# Working in Germany/austria and finding work



## Dale.r (Jun 24, 2014)

Hello there, new topic need some help with if possible. My turkish wife and I are considering a move to Austria or Germany, there are a couple of reasons for this which I won't bore you with, rather i seek help and advice more so on work and finding it.

I know that as I am a UK/eu citizen I can freely live and work in either country, and that as my wife she has right to residency also, so that in itself is not so much the issue. 

I am a painter and decorator by trade, and have been searching painting and decorating jobs/companies around munich,Salzburg and Vienna. 

My wife speaks a fair amount of german however I speak very very little, this of course I plan to change by learning. 
I am more concerned with how much a skilled decorator may expect to earn in Germany, I have had some help with austria but struggling to find up to date forums on Germany and expats in and around munich. 

We would not even think to move before certain I had an income as the main household earner, and so this at the moment seems our main stumbling block. 
Any help would be fantastic 
Thanks
Dale


----------



## 954322 (Aug 3, 2015)

Hi Dale, I should imagine that itll be on the basis of between 14 and 20 euro per hour depending on what part of the country and how qualified or detailed the work.
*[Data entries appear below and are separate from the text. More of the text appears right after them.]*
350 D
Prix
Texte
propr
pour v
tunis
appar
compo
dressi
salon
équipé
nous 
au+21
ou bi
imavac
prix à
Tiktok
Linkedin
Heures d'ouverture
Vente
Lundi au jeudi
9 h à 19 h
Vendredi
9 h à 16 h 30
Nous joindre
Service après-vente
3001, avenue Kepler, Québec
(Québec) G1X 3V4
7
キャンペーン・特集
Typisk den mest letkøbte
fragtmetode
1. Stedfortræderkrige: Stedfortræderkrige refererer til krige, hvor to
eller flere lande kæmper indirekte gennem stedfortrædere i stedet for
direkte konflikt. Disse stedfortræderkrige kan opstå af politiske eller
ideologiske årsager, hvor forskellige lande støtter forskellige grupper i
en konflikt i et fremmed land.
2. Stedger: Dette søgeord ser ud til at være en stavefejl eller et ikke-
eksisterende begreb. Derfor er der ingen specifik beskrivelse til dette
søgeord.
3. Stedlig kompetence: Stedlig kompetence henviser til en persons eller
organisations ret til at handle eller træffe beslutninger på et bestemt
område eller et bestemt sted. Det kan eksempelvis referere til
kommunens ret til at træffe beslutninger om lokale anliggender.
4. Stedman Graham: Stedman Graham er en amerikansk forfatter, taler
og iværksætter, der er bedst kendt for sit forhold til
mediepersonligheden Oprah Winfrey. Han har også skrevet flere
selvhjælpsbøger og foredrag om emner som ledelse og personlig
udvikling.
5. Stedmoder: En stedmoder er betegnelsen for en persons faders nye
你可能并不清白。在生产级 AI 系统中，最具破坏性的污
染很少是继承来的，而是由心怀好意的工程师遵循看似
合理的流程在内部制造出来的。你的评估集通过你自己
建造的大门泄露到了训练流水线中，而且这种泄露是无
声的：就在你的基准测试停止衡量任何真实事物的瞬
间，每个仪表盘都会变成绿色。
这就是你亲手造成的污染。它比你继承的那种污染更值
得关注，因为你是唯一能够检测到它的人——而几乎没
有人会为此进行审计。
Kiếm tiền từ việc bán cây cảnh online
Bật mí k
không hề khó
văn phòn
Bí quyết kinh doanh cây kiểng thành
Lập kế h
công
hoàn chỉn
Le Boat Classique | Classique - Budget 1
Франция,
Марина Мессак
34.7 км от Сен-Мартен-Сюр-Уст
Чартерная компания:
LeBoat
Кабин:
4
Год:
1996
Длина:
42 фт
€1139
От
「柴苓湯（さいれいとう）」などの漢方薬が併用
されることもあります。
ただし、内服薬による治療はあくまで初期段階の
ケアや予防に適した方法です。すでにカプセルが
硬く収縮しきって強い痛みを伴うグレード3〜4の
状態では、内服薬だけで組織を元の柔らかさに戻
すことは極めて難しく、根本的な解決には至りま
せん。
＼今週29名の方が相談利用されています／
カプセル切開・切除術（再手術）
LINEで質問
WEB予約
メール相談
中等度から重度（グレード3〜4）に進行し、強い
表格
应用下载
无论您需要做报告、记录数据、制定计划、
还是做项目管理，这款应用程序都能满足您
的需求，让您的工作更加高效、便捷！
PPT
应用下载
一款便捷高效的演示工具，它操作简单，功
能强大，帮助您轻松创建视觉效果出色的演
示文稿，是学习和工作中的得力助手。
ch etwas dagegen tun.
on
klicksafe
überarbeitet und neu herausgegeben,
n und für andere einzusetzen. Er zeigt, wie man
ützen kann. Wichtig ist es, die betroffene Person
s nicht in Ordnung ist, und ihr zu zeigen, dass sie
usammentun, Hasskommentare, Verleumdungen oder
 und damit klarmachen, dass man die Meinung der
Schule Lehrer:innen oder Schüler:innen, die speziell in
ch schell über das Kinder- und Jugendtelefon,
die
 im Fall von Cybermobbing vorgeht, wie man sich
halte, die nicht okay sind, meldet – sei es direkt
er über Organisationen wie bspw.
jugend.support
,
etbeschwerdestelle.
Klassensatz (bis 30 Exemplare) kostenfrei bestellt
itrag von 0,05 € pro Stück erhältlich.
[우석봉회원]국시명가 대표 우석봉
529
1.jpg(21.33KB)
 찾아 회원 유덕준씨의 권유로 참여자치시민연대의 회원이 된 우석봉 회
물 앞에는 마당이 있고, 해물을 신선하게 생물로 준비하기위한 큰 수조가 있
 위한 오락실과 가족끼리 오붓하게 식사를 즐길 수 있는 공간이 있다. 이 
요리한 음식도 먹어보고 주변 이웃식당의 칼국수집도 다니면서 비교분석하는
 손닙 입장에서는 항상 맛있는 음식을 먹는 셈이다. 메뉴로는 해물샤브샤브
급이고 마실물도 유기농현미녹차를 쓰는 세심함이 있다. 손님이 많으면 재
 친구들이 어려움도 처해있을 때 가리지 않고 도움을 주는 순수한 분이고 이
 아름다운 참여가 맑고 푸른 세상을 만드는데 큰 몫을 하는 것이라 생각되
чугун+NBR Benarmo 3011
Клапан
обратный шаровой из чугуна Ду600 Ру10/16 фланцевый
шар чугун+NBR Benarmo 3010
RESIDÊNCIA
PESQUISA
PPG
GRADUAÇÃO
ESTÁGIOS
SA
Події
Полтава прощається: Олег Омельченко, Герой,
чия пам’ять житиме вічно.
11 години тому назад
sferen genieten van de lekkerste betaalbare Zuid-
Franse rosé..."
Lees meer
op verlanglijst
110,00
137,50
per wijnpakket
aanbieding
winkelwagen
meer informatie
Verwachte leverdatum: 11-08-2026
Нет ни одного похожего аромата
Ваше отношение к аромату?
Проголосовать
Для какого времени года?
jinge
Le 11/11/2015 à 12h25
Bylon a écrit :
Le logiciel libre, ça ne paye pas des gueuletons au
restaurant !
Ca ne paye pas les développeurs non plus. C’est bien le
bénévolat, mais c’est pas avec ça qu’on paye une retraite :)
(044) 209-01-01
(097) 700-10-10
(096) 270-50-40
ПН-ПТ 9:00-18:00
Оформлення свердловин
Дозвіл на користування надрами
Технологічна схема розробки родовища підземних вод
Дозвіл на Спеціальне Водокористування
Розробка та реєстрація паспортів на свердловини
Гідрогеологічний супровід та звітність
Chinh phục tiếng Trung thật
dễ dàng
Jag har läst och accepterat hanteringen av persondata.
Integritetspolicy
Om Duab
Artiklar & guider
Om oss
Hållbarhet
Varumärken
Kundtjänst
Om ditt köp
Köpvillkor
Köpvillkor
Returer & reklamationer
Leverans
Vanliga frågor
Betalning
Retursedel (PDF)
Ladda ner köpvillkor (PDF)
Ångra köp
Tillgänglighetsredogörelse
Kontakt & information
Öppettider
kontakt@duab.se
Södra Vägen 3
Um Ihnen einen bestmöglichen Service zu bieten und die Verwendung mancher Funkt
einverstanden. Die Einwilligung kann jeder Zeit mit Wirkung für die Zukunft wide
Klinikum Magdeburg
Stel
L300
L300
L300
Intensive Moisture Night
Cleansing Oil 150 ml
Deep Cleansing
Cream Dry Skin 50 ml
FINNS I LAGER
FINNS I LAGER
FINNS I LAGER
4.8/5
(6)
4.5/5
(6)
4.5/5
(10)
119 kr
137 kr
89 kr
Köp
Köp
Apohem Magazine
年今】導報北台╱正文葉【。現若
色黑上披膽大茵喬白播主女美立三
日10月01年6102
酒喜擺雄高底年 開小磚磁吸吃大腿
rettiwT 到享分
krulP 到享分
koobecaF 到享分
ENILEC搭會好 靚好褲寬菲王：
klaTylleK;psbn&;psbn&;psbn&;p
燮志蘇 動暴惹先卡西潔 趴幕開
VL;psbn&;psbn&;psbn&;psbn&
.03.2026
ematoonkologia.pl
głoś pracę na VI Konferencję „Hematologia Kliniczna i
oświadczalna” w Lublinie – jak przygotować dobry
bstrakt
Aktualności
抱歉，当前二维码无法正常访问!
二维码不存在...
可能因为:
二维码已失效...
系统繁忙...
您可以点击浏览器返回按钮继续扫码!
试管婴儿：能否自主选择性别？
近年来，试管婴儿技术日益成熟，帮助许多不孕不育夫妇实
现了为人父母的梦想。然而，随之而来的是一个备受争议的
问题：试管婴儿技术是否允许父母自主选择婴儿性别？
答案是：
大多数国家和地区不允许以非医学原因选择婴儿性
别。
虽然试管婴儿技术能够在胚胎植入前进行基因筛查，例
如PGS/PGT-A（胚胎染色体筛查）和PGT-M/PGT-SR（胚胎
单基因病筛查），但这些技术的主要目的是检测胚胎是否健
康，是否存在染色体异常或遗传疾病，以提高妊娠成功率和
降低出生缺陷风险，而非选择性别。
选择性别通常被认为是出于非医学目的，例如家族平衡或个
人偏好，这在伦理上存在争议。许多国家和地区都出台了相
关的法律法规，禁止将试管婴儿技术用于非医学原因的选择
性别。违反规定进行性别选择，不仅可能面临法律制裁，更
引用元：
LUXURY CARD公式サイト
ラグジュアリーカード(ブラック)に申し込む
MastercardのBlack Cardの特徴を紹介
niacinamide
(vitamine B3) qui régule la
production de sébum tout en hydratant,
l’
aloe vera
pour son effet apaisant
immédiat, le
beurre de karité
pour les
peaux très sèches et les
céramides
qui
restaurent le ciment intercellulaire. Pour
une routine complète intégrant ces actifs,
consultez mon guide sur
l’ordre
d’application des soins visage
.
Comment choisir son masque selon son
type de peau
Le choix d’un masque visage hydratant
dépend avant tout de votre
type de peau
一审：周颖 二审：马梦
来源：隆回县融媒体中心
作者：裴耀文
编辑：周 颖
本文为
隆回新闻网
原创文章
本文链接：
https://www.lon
There is a tremendous amount of work and not enough people doing it at the moment. I usually have to wait between 4 and 8 weeks to have work done. Most bonafide firms will be booked out 3 months in advance. If you decided to come or want to come on an adhoc basis for a few weeks, do let me know, I can employ you! Best Regards
Oli


----------



## 954322 (Aug 3, 2015)

I should have mentioned I am in the Leipzig area.


----------